Unfortunately, I'm on a budget. The only reason I was able to afford a 53 dollar kit is that I got 50 bucks as a gift. OTOH, I've also been told that if you use CA and sock the accelerator to it, they'll hold.

I've completed the kit (with obligatory blood sacrifice to the Modelling Gods when I was hollowing out the square ventilation intake - I assume that's what it is as there are no parts names). The biggest problem, aside from gluing the tracks, was figuring out just where the tiny rods/tubes on the aft end go. The covers for the radiators on the aft sides were not shown on the cover painting, so I had to estimate their exact location. All told, it looks good. I'll post some pix as soon as I can get them uploaded to my site, as I'm out of attachment space here.


----------



## djnick66 (May 2, 2008)

$53 ?!?! The kit should be nowhere near that amount. Squadron sells it for $23.


----------



## Owen E Oulton (Jan 6, 2012)

Well, that's the price up here in the Great White North.


----------



## Owen E Oulton (Jan 6, 2012)

Well, I tried the Gorilla Glue CA on the tracks last night at our IPMS build night, and found that it glued the tracks on very well. I used accelerator to shorten the setting time of the GG.


----------



## Sgthawker (Apr 20, 2012)

Looking forward to the pics. Glad it worked.


----------



## hal9001 (May 28, 2008)

djnick66 said:


> Emhar tracks are really poor. I would replace them with Model Cellar's plastic links....

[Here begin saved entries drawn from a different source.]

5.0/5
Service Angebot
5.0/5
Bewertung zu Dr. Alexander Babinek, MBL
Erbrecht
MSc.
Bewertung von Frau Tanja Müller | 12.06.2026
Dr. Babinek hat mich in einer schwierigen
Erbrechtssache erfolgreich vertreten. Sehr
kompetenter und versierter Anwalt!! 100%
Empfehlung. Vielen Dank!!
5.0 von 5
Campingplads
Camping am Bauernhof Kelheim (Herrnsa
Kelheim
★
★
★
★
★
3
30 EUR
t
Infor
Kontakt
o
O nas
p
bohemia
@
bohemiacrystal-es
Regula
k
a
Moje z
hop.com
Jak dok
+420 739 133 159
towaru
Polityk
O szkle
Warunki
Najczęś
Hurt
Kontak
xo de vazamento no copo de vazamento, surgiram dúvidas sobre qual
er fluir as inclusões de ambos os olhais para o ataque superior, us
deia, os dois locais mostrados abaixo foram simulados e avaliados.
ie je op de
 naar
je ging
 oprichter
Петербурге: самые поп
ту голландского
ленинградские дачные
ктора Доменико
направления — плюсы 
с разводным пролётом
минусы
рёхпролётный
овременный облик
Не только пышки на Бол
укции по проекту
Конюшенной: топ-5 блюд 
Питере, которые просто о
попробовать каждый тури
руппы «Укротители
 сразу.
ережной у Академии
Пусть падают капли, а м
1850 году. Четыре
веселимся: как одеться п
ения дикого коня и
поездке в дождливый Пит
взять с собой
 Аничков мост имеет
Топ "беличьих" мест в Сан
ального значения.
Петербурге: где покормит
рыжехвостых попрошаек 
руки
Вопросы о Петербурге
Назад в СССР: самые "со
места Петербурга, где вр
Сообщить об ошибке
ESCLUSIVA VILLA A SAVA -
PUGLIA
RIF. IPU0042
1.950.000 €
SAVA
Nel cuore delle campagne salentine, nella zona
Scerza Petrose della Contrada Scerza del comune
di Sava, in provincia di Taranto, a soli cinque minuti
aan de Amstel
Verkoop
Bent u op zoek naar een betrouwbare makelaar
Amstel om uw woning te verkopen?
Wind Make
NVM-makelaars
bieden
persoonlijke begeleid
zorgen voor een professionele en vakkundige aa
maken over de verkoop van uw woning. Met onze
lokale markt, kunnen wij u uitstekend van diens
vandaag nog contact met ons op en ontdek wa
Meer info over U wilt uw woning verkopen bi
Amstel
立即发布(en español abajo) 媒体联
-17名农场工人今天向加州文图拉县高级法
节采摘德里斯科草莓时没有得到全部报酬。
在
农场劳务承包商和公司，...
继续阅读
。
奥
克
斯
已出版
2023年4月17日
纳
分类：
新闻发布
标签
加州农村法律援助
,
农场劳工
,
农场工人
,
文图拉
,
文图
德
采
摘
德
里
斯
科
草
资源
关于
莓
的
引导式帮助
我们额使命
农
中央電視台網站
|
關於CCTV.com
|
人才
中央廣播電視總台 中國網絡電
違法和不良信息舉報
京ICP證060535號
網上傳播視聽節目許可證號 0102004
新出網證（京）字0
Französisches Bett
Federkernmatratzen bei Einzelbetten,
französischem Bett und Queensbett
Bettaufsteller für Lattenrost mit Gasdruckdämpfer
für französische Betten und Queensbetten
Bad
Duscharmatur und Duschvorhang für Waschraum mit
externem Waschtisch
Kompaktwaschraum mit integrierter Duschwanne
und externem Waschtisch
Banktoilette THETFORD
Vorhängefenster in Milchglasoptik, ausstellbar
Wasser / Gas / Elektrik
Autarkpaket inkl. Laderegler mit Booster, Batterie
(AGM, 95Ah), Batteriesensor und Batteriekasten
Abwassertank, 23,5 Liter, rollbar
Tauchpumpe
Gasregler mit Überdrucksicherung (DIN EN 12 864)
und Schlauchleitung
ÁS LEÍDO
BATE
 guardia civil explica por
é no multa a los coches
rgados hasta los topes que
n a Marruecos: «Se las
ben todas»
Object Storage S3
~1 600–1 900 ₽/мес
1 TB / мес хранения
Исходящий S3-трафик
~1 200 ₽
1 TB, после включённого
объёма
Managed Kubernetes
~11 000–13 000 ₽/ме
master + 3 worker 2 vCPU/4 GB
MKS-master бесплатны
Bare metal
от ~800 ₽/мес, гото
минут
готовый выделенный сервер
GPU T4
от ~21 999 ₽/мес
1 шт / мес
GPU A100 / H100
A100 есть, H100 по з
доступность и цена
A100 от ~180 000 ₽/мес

Not now you won't, I just recently bought *Model Cellar's* last two pair. I asked him if he had a target date to restock them and he said no and didn't act as though he was going to. I hope he does one day because I really need another set.

Look forward to seeing picks of this because I've just in the last couple of years gotten interested in WWI tanks. I've yet to build an Emhar and from the looks of it they are gonna take some time to make look decent.

HAL9001-


----------



## Owen E Oulton (Jan 6, 2012)

I attached the tracks with Gorilla Glue CA, and it did the trick. It's now my "go to" CA glue! Pics are up in the Dioramas forum, under the Great War Diorama thread. Enjoy!


----------



## surfsup (Apr 19, 2009)

This should be a fun one to watch.....Cheers mark


----------



## djnick66 (May 2, 2008)

Gorilla CA is really good stuff. I find it to be a little slow curing, but it will work with accellerator sprays too.


----------



## Owen E Oulton (Jan 6, 2012)

I find that the viscosity is perfect, and I tend to use either a #0 paintbrush or a microbrush to place a small drop of accelerator next to the CA and allow it to flow over to the CA. That way I can control where the accelerator goes but not ruin the brush...


----------



## Whiteraven_2001 (Apr 12, 2008)

hal9001 said:


> I asked him if he had a target date to restock them and he said no and didn't act as though he was going to.


I guess he's not counting on the WWI centennial increasing interest?


----------